Le code NOGA influence-t-il les charges sociales ?
Oui, indirectement. Les assurances accident (LAA) utilisent le code NOGA pour évaluer le niveau de risque professionnel et fixer les primes. Un code inadapté peut entraîner des primes trop élevées ou, à l’inverse, des ajustements ultérieurs en cas de sous-évaluation du risque.
Qui attribue le code NOGA lors de la création d’une entreprise ?
Le code NOGA est attribué par l’OFS, sur la base :
- de l’objet social inscrit dans les statuts,
- de la description de l’activité réelle,
- des informations transmises par le Registre du commerce.
L’entrepreneur ne choisit pas librement son code, mais il peut et doit fournir une description précise de son activité.
Une entreprise peut-elle avoir plusieurs codes NOGA ?
En principe, non. Chaque entreprise dispose d’un code NOGA principal, correspondant à son activité économique dominante. Les activités secondaires peuvent exister, mais elles doivent rester cohérentes avec l’activité principale déclarée.
Comment déterminer l’activité principale ?

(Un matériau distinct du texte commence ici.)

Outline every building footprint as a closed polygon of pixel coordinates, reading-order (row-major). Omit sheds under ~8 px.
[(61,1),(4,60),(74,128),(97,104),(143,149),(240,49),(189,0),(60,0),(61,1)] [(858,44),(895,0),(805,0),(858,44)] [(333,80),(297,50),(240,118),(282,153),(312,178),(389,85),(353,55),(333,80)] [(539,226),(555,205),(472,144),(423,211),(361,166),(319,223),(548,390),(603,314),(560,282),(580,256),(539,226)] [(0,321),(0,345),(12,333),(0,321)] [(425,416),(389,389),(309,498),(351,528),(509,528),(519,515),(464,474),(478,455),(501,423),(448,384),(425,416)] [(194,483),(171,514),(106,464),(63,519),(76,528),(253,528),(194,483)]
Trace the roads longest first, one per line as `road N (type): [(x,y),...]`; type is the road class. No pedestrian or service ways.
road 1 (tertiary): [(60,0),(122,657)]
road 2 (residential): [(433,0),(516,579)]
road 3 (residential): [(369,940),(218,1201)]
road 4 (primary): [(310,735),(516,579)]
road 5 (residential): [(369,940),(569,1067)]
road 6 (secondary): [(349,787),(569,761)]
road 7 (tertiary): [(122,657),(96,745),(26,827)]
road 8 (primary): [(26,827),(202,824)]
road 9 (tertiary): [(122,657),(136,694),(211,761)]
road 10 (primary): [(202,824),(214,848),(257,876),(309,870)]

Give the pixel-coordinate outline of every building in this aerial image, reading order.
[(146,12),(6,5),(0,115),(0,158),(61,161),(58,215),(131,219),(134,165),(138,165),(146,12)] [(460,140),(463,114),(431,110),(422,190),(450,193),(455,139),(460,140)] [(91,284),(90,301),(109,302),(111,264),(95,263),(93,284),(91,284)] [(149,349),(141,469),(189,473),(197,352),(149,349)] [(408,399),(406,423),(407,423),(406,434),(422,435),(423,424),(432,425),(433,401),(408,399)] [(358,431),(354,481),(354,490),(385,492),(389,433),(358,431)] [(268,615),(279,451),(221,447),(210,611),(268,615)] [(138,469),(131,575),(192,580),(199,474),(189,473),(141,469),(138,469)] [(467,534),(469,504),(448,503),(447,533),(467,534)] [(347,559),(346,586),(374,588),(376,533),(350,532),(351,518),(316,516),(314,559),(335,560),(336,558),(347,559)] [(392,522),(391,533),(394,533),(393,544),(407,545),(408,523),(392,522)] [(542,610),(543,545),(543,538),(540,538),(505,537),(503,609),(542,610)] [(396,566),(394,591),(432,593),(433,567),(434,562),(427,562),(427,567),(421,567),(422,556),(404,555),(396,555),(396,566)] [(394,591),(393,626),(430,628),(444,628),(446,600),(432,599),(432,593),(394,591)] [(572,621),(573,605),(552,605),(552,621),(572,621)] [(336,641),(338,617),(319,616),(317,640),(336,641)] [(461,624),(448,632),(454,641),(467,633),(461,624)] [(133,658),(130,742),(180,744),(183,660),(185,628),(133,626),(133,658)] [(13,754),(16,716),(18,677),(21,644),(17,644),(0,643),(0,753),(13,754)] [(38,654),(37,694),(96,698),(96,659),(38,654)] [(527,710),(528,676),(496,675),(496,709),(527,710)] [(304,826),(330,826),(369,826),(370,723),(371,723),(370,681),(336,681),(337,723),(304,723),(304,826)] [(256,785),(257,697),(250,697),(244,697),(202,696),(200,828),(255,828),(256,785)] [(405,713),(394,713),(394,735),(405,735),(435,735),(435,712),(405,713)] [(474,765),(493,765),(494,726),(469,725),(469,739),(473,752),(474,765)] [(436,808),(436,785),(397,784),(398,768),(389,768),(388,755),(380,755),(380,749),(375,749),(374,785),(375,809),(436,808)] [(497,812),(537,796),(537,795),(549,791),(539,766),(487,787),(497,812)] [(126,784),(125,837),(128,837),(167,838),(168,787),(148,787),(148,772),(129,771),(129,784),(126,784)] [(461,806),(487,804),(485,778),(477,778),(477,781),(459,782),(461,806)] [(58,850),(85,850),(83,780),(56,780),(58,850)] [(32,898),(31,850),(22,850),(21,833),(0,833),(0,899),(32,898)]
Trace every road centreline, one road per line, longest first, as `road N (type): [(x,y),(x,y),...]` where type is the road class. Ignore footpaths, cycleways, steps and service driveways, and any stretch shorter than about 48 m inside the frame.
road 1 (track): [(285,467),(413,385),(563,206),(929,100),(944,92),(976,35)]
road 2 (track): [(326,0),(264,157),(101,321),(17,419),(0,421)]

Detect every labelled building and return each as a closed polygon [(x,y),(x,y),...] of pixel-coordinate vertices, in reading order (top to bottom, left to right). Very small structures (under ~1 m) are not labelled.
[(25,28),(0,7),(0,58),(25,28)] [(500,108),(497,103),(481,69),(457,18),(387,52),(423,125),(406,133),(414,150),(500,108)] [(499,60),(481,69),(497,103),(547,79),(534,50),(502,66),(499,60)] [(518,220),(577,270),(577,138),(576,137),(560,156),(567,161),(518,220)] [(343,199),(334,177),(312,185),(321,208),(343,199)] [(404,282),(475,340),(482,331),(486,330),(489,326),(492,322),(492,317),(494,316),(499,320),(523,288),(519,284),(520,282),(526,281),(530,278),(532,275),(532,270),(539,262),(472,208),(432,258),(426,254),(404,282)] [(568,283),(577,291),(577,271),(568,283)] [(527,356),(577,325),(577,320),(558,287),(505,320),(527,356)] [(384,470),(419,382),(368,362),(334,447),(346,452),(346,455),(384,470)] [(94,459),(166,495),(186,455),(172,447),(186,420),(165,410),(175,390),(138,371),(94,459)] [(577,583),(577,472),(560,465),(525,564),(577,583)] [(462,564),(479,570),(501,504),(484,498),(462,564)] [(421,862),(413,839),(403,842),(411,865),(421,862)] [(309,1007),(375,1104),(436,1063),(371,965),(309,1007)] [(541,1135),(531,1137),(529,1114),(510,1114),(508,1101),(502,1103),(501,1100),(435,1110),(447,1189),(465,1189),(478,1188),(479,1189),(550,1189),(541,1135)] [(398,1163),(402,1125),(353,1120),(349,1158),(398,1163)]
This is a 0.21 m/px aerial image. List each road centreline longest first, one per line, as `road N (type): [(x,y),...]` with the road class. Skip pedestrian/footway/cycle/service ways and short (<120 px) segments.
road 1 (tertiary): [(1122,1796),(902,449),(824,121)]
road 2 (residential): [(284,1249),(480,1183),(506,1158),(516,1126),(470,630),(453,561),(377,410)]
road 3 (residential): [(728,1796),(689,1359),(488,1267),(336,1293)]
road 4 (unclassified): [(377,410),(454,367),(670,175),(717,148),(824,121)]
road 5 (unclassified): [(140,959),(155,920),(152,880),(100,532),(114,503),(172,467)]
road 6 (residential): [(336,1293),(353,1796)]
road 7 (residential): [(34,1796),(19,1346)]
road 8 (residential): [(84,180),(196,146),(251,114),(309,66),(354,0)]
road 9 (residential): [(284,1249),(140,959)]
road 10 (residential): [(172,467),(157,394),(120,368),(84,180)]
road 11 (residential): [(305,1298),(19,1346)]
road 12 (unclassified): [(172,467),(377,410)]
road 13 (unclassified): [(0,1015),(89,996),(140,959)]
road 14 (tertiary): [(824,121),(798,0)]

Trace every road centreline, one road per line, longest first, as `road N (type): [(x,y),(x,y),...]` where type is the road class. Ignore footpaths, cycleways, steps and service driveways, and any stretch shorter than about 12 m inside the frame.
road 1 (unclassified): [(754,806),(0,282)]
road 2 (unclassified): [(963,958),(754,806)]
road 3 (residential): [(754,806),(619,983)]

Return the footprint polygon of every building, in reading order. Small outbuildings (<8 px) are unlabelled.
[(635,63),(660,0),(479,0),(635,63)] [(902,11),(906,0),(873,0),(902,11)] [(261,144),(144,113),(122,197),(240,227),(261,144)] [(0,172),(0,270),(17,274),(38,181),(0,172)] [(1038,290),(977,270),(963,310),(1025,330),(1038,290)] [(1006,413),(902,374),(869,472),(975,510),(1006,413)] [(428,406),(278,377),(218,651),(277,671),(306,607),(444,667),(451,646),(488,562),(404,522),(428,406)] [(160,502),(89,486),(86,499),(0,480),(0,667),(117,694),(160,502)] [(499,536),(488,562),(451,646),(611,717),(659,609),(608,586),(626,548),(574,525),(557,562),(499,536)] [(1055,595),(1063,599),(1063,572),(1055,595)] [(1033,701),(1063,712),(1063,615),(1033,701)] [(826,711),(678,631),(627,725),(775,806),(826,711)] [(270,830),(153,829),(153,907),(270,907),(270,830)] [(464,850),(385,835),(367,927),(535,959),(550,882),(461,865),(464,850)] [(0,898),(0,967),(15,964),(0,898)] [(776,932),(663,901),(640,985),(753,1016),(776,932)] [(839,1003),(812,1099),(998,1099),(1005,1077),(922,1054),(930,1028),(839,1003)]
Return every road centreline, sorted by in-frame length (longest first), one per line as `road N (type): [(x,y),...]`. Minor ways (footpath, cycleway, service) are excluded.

L’activité principale est déterminée selon des critères économiques concrets :
- part du chiffre d’affaires,
- temps de travail consacré,
- ressources et infrastructure mobilisées.
Ce n’est pas uniquement l’objet social qui fait foi, mais bien l’activité réellement exercée.
Le code NOGA est-il définitif ?
Non. Le code NOGA peut être modifié à tout moment si l’activité de l’entreprise évolue de manière significative. Un changement de modèle économique, un pivot stratégique ou une nouvelle activité dominante justifient une mise à jour.
Comment modifier un code NOGA existant ?
La modification se fait via l’OFS, généralement sur la base d’une description actualisée de l’activité réelle. Dans certains cas, les informations sont transmises via le Registre du commerce ou à la demande directe de l’OFS ou de la caisse AVS.
Quels sont les risques d’un code NOGA incorrect ?
Un code NOGA inadapté peut entraîner :
- des primes d’assurance accident incorrectes,
- des demandes de clarification de la caisse AVS,
- des incohérences lors d’audits ou de contrôles,
- des difficultés de compréhension de l’activité par des partenaires institutionnels.
Dans les cas extrêmes, il peut poser un problème de couverture d’assurance.
Le code NOGA est-il important pour les indépendants ?
Oui, particulièrement. Pour les indépendants, le code NOGA est utilisé par les caisses AVS pour apprécier la nature de l’activité et la cohérence du statut d’indépendant. Un code mal choisi peut compliquer la reconnaissance ou le maintien de ce statut.
Faut-il modifier le code NOGA en cas d’activité accessoire ?
Pas nécessairement. Tant que l’activité accessoire reste marginale et cohérente avec l’activité principale, le code NOGA peut rester inchangé. En revanche, si cette activité devient économiquement dominante, une modification est recommandée.
Le code NOGA doit-il correspondre exactement à l’objet social ?
Le code NOGA doit être cohérent avec l’objet social, mais il reflète avant tout l’activité réellement exercée. Un objet social large peut parfaitement coexister avec un code NOGA précis, tant que l’activité effective est claire et documentée.
À quel moment faut-il vérifier ou revoir son code NOGA ?
Il est recommandé de revoir le code NOGA :
- lors de la création de l’entreprise,
- lors d’un changement significatif d’activité,
- en cas de diversification importante,
- lors d’un contrôle AVS ou d’un audit d’assurance.
Une revue périodique fait partie des bonnes pratiques de gouvernance.